What to work on = In the entries below, find the line with "144 FORTH ORDER" and print exactly every line from there up to and including the line with "149 communication tower", with no other lines.

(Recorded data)
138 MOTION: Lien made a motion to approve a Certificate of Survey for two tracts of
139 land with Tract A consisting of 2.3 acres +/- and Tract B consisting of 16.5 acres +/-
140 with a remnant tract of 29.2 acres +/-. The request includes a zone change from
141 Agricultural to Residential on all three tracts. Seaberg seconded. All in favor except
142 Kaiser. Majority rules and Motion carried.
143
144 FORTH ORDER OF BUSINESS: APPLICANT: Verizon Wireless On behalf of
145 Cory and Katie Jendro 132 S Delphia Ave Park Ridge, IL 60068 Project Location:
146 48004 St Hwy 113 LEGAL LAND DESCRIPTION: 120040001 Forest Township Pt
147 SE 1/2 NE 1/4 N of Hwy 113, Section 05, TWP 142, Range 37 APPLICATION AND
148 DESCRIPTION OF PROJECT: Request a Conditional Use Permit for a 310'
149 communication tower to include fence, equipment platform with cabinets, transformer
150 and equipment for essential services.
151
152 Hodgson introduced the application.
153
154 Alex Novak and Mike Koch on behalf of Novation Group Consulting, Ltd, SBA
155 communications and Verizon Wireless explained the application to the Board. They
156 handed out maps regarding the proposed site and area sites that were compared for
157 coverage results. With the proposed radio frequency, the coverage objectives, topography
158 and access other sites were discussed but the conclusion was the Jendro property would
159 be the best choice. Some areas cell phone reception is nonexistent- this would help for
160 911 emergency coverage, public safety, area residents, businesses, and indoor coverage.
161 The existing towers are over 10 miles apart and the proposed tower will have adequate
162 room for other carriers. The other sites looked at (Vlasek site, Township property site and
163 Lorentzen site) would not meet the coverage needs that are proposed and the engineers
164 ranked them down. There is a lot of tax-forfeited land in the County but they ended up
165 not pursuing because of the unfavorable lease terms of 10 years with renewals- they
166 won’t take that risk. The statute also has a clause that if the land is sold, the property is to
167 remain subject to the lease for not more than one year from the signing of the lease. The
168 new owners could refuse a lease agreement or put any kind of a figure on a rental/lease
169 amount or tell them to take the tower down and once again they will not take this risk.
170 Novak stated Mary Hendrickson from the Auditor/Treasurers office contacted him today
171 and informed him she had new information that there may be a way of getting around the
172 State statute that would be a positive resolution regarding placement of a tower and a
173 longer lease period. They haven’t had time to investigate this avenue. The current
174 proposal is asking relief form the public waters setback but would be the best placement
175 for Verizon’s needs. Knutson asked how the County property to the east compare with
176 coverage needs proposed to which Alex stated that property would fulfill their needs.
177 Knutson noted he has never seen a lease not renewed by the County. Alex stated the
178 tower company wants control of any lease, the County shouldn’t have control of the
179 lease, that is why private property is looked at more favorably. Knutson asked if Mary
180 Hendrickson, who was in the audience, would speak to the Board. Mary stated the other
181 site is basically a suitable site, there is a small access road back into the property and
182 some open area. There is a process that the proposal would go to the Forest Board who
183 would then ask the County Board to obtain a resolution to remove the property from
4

---

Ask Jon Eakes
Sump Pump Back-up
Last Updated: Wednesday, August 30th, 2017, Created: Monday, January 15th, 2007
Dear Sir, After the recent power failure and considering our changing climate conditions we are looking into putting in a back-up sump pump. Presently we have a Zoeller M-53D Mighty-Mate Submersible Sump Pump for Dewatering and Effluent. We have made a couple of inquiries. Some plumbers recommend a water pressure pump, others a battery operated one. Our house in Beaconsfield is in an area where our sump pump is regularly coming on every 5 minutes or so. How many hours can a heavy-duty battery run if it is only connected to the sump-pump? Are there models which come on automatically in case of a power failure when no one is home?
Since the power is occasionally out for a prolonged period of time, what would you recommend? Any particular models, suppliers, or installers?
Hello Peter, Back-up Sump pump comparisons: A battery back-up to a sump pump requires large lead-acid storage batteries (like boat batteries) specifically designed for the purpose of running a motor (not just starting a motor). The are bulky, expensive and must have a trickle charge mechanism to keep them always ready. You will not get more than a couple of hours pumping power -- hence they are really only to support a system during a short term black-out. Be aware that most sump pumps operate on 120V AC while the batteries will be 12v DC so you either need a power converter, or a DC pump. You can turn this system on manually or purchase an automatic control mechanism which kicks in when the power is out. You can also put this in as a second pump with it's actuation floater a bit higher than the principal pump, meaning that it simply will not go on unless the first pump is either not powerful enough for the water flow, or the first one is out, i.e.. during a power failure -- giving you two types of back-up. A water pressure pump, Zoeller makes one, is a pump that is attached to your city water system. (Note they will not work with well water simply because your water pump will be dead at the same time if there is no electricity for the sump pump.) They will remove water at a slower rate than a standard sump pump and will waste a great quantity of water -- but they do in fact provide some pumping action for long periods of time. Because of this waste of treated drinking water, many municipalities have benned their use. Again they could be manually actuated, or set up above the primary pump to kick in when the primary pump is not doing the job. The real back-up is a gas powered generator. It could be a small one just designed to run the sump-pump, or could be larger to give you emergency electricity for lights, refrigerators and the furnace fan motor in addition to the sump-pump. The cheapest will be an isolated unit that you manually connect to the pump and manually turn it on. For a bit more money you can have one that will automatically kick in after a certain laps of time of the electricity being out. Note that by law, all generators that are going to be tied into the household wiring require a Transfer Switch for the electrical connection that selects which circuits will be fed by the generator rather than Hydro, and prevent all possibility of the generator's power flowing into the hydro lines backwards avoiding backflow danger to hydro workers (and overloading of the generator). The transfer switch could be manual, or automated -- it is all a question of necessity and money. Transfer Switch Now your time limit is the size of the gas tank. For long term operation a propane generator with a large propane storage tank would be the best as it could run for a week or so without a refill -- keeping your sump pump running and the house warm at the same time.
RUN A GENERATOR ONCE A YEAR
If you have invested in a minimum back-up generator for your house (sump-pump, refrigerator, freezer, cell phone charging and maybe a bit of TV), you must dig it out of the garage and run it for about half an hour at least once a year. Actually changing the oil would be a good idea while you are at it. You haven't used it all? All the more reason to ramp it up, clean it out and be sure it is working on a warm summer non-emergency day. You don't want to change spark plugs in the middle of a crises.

Solution for this problem =
144 FORTH ORDER OF BUSINESS: APPLICANT: Verizon Wireless On behalf of
145 Cory and Katie Jendro 132 S Delphia Ave Park Ridge, IL 60068 Project Location:
146 48004 St Hwy 113 LEGAL LAND DESCRIPTION: 120040001 Forest Township Pt
147 SE 1/2 NE 1/4 N of Hwy 113, Section 05, TWP 142, Range 37 APPLICATION AND
148 DESCRIPTION OF PROJECT: Request a Conditional Use Permit for a 310'
149 communication tower to include fence, equipment platform with cabinets, transformer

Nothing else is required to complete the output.